Collected data
━━━━━━

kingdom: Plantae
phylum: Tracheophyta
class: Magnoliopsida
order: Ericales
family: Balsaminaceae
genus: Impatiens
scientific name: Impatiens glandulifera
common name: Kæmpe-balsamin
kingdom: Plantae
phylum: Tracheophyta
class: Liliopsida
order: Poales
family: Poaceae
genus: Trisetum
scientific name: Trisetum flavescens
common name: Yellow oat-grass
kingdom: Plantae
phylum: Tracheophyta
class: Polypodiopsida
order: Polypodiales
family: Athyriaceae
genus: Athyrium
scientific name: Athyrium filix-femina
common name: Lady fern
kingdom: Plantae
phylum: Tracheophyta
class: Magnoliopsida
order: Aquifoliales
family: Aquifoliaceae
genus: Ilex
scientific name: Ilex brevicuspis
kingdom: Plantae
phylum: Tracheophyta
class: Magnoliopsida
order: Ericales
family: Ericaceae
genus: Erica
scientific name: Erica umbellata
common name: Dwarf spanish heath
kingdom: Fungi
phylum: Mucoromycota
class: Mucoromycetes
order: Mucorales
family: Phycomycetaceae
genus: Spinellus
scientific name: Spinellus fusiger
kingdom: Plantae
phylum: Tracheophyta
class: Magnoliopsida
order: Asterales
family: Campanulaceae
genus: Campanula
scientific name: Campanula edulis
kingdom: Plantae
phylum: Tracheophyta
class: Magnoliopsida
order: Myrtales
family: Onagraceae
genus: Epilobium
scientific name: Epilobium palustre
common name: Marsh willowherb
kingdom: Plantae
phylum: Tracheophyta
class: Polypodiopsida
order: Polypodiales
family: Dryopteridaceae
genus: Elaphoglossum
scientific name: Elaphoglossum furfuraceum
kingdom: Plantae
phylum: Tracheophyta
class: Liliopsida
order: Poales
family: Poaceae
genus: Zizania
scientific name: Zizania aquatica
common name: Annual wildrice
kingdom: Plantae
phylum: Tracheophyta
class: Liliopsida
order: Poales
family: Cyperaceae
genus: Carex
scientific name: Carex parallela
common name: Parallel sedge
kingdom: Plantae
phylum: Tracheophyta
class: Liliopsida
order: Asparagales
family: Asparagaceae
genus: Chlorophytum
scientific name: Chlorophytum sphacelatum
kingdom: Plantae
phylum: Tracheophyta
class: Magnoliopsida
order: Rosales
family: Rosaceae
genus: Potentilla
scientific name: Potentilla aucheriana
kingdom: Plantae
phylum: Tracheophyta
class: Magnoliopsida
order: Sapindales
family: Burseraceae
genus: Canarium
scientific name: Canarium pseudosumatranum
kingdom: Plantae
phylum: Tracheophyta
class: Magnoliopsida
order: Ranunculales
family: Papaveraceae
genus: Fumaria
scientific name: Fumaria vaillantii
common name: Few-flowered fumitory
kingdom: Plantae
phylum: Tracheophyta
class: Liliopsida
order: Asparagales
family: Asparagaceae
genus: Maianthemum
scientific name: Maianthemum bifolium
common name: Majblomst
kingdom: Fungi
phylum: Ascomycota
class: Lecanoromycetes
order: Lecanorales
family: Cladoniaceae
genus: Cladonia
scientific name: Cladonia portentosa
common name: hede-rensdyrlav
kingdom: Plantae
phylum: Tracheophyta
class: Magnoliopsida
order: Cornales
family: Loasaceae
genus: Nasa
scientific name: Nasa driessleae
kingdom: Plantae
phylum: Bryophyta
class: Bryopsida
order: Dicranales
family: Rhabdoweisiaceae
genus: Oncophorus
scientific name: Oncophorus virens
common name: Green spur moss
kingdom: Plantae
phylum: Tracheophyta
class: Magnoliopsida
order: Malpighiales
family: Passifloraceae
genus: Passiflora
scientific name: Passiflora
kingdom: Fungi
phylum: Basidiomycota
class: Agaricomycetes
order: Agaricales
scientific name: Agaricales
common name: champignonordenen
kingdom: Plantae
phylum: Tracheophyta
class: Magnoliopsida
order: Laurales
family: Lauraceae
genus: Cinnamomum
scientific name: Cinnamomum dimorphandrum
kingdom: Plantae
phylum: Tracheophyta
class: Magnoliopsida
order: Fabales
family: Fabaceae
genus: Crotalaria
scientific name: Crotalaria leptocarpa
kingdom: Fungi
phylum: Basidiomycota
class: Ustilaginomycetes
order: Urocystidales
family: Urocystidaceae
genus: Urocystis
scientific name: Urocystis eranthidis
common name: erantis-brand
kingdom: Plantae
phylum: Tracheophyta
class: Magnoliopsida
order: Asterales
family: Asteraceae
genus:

━━━━━━

* [SHORT TASK] Rewrite all the lines of the entries above as a single numbered list, leaving out any blank lines.

* [FULL RESPONSE]
1. kingdom: Plantae
2. phylum: Tracheophyta
3. class: Magnoliopsida
4. order: Ericales
5. family: Balsaminaceae
6. genus: Impatiens
7. scientific name: Impatiens glandulifera
8. common name: Kæmpe-balsamin
9. kingdom: Plantae
10. phylum: Tracheophyta
11. class: Liliopsida
12. order: Poales
13. family: Poaceae
14. genus: Trisetum
15. scientific name: Trisetum flavescens
16. common name: Yellow oat-grass
17. kingdom: Plantae
18. phylum: Tracheophyta
19. class: Polypodiopsida
20. order: Polypodiales
21. family: Athyriaceae
22. genus: Athyrium
23. scientific name: Athyrium filix-femina
24. common name: Lady fern
25. kingdom: Plantae
26. phylum: Tracheophyta
27. class: Magnoliopsida
28. order: Aquifoliales
29. family: Aquifoliaceae
30. genus: Ilex
31. scientific name: Ilex brevicuspis
32. kingdom: Plantae
33. phylum: Tracheophyta
34. class: Magnoliopsida
35. order: Ericales
36. family: Ericaceae
37. genus: Erica
38. scientific name: Erica umbellata
39. common name: Dwarf spanish heath
40. kingdom: Fungi
41. phylum: Mucoromycota
42. class: Mucoromycetes
43. order: Mucorales
44. family: Phycomycetaceae
45. genus: Spinellus
46. scientific name: Spinellus fusiger
47. kingdom: Plantae
48. phylum: Tracheophyta
49. class: Magnoliopsida
50. order: Asterales
51. family: Campanulaceae
52. genus: Campanula
53. scientific name: Campanula edulis
54. kingdom: Plantae
55. phylum: Tracheophyta
56. class: Magnoliopsida
57. order: Myrtales
58. family: Onagraceae
59. genus: Epilobium
60. scientific name: Epilobium palustre
61. common name: Marsh willowherb
62. kingdom: Plantae
63. phylum: Tracheophyta
64. class: Polypodiopsida
65. order: Polypodiales
66. family: Dryopteridaceae
67. genus: Elaphoglossum
68. scientific name: Elaphoglossum furfuraceum
69. kingdom: Plantae
70. phylum: Tracheophyta
71. class: Liliopsida
72. order: Poales
73. family: Poaceae
74. genus: Zizania
75. scientific name: Zizania aquatica
76. common name: Annual wildrice
77. kingdom: Plantae
78. phylum: Tracheophyta
79. class: Liliopsida
80. order: Poales
81. family: Cyperaceae
82. genus: Carex
83. scientific name: Carex parallela
84. common name: Parallel sedge
85. kingdom: Plantae
86. phylum: Tracheophyta
87. class: Liliopsida
88. order: Asparagales
89. family: Asparagaceae
90. genus: Chlorophytum
91. scientific name: Chlorophytum sphacelatum
92. kingdom: Plantae
93. phylum: Tracheophyta
94. class: Magnoliopsida
95. order: Rosales
96. family: Rosaceae
97. genus: Potentilla
98. scientific name: Potentilla aucheriana
99. kingdom: Plantae
100. phylum: Tracheophyta
101. class: Magnoliopsida
102. order: Sapindales
103. family: Burseraceae
104. genus: Canarium
105. scientific name: Canarium pseudosumatranum
106. kingdom: Plantae
107. phylum: Tracheophyta
108. class: Magnoliopsida
109. order: Ranunculales
110. family: Papaveraceae
111. genus: Fumaria
112. scientific name: Fumaria vaillantii
113. common name: Few-flowered fumitory
114. kingdom: Plantae
115. phylum: Tracheophyta
116. class: Liliopsida
117. order: Asparagales
118. family: Asparagaceae
119. genus: Maianthemum
120. scientific name: Maianthemum bifolium
121. common name: Majblomst
122. kingdom: Fungi
123. phylum: Ascomycota
124. class: Lecanoromycetes
125. order: Lecanorales
126. family: Cladoniaceae
127. genus: Cladonia
128. scientific name: Cladonia portentosa
129. common name: hede-rensdyrlav
130. kingdom: Plantae
131. phylum: Tracheophyta
132. class: Magnoliopsida
133. order: Cornales
134. family: Loasaceae
135. genus: Nasa
136. scientific name: Nasa driessleae
137. kingdom: Plantae
138. phylum: Bryophyta
139. class: Bryopsida
140. order: Dicranales
141. family: Rhabdoweisiaceae
142. genus: Oncophorus
143. scientific name: Oncophorus virens
144. common name: Green spur moss
145. kingdom: Plantae
146. phylum: Tracheophyta
147. class: Magnoliopsida
148. order: Malpighiales
149. family: Passifloraceae
150. genus: Passiflora
151. scientific name: Passiflora
152. kingdom: Fungi
153. phylum: Basidiomycota
154. class: Agaricomycetes
155. order: Agaricales
156. scientific name: Agaricales
157. common name: champignonordenen
158. kingdom: Plantae
159. phylum: Tracheophyta
160. class: Magnoliopsida
161. order: Laurales
162. family: Lauraceae
163. genus: Cinnamomum
164. scientific name: Cinnamomum dimorphandrum
165. kingdom: Plantae
166. phylum: Tracheophyta
167. class: Magnoliopsida
168. order: Fabales
169. family: Fabaceae
170. genus: Crotalaria
171. scientific name: Crotalaria leptocarpa
172. kingdom: Fungi
173. phylum: Basidiomycota
174. class: Ustilaginomycetes
175. order: Urocystidales
176. family: Urocystidaceae
177. genus: Urocystis
178. scientific name: Urocystis eranthidis
179. common name: erantis-brand
180. kingdom: Plantae
181. phylum: Tracheophyta
182. class: Magnoliopsida
183. order: Asterales
184. family: Asteraceae
185. genus:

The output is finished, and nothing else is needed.